(Dataset entries)
Start of Block

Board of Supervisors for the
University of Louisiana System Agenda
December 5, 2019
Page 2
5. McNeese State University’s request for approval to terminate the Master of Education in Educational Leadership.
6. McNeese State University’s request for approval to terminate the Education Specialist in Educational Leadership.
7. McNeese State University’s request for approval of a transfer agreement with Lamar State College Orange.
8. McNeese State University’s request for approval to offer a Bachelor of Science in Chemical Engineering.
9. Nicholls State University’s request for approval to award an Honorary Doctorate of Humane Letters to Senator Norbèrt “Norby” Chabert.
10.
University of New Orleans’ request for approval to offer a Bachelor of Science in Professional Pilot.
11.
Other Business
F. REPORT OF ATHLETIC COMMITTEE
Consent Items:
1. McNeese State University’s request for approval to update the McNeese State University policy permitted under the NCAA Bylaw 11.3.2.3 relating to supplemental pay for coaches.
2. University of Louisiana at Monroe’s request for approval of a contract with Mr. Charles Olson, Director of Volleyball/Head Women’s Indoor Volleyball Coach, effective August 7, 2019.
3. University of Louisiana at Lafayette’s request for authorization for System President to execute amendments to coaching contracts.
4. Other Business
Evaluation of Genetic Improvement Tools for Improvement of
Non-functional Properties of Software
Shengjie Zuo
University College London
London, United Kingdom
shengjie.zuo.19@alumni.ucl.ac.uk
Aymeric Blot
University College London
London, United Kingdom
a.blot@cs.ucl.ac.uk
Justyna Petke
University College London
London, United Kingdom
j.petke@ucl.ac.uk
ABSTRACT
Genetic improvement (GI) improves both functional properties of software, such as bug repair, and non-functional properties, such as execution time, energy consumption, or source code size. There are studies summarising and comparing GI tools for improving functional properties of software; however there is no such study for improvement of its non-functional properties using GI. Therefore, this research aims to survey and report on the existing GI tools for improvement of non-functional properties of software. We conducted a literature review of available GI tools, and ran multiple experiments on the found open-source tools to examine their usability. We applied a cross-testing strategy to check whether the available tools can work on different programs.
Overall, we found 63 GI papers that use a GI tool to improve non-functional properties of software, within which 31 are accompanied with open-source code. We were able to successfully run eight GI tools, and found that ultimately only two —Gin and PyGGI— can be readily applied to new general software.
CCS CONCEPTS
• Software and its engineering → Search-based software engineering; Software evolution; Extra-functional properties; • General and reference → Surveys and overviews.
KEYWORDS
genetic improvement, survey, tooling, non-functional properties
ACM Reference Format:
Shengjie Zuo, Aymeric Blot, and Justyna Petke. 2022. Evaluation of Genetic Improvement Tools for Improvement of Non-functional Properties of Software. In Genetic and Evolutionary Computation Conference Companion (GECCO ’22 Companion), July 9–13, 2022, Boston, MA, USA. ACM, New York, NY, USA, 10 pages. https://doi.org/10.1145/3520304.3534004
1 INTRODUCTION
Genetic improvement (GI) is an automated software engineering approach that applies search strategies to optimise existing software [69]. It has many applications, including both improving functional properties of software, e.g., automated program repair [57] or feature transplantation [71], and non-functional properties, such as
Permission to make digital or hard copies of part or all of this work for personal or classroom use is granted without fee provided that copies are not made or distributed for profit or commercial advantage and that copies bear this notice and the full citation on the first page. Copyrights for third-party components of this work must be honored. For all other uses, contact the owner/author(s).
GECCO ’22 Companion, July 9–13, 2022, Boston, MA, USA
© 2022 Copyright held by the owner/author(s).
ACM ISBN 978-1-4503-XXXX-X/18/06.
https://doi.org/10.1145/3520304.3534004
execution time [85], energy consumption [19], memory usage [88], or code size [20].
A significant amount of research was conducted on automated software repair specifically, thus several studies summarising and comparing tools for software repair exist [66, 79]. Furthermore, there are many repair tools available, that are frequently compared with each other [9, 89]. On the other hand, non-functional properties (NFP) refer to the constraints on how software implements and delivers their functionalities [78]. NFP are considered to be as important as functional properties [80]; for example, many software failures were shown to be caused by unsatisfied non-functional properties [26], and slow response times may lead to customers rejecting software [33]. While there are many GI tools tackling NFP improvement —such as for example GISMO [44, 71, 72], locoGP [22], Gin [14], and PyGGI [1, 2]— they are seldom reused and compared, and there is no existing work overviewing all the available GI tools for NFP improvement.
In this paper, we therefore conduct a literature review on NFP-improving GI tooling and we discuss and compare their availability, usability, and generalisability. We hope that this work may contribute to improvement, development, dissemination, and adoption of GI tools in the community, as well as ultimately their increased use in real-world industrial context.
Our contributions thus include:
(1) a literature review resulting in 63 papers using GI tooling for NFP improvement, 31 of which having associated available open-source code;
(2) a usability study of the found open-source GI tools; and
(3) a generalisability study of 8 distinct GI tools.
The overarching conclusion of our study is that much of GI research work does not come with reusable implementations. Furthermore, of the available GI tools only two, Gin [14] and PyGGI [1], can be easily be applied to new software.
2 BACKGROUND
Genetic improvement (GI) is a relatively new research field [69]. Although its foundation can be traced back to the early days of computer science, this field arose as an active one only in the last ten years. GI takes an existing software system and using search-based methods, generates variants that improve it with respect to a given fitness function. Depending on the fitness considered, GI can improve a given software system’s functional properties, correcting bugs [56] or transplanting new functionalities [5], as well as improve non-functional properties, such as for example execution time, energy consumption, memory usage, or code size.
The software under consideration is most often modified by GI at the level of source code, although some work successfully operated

End of Block

**What needs to be done:**
Above are the records; from them, give again exactly the lines from the one containing "genetic improvement, survey, tooling, non-functional" to the one containing "Genetic improvement (GI) is an", both lines included, and nothing more.

**Response:**
genetic improvement, survey, tooling, non-functional properties
ACM Reference Format:
Shengjie Zuo, Aymeric Blot, and Justyna Petke. 2022. Evaluation of Genetic Improvement Tools for Improvement of Non-functional Properties of Software. In Genetic and Evolutionary Computation Conference Companion (GECCO ’22 Companion), July 9–13, 2022, Boston, MA, USA. ACM, New York, NY, USA, 10 pages. https://doi.org/10.1145/3520304.3534004
1 INTRODUCTION
Genetic improvement (GI) is an automated software engineering approach that applies search strategies to optimise existing software [69]. It has many applications, including both improving functional properties of software, e.g., automated program repair [57] or feature transplantation [71], and non-functional properties, such as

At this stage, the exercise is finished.